On average, 13.6 pelvic lymph nodes (range 1-34) and 2 (range 2-31) aortic lymph nodes in transperational approach and 9 (range 5-20) in retroperitoneal approach were removed in our study. These results are similar to those reported in other series .
The rate of major complications varies between 1% and 11.9% [2,18,20,23,26,28,33]. Our data analysis reveals a complication rate of 6.1%. Our most common complication was a major vessel injury. In the present study, 5 (1.3%) cases of major vessel injuries occurred during the lymphadenectomy, according to previous studies [31,34]. All vascular injuries were successfully managed using an intracorporeal suture technique, except one which was corrected by a vascular surgeon using a vascular prosthesis. Other less frequent intraoperative complications were visceral lesions including bowel perforation, ureteral injury, and obturator nerve transection, which have also been reported in other studies [2,22,31]. The rate of conversion to laparotomy was 1.6%.

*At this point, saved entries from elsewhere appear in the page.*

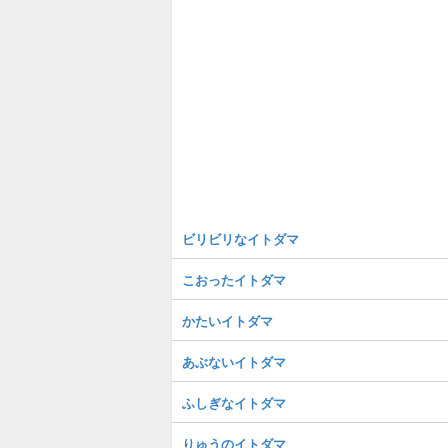
ビリビリなイトダマ
こおったイトダマ
かたいイトダマ
あぶないイトダマ
ふしぎなイトダマ
りゅうのイトダマ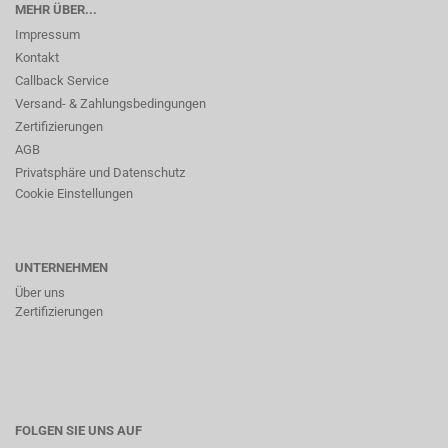
MEHR ÜBER...
Impressum
Kontakt
Callback Service
Versand- & Zahlungsbedingungen
Zertifizierungen
AGB
Privatsphäre und Datenschutz
Cookie Einstellungen
UNTERNEHMEN
Über uns
Zertifizierungen
FOLGEN SIE UNS AUF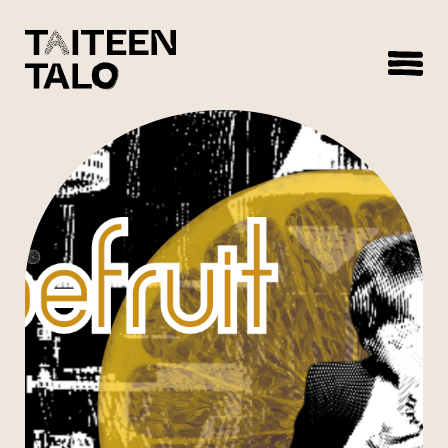
sisältöön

Major intraoperative complications occurred mainly in the first 6 years, whereas major postoperative complications were observed throughout the study.
The main limitation of our study is the fact that our postoperative data is incomplete since we could not perform a thorough and systematic follow up for all our patients, which is why our results may underestimate the true incidence rate of this complication in our series. Another limitation of the study is that the majority of our patients laparoscopic lymphadenectomy was combined with additional operations of different extent. In this heterogeneous cohort of patients, postoperative complications and morbidity are difficult to correlate with the laparoscopic part of the operation.

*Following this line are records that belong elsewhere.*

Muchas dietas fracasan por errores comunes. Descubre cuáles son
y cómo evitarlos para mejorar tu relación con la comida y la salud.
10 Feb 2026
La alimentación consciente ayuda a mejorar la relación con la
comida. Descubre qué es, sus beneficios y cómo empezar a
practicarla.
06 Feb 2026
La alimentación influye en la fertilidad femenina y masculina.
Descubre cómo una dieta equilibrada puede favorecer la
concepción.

Laparoscopic lymphadenectomy can be considered a technically feasible and safe procedure and could be considered the golden standard procedure for staging gynecologic malignancies. Our results could reinforce the published data regarding laparoscopic lymphadenectomy.
We believe that laparoscopic lymphadenectomy will eventually be widely performed by gynecologic oncologists and may be implemented in any gynecologic oncologic center.
JL Herraiz was responsible for project development, data collection, and manuscript writing; A Llueca for protocol developent; Y Maazouzi for manuscript writing/editing; D Piquer, M Guijarro and J Sentis for data collection.
Conflict of Interest
The authors report no conflict of interest.
All procedures performed in studies involving human participants were in accordance with the ethical standards of the institutional and/or national research committee and with the 1964 Helsinki declaration and its later amendments or comparable ethical standards.
Informed consent was obtained from all individual participants included in the study.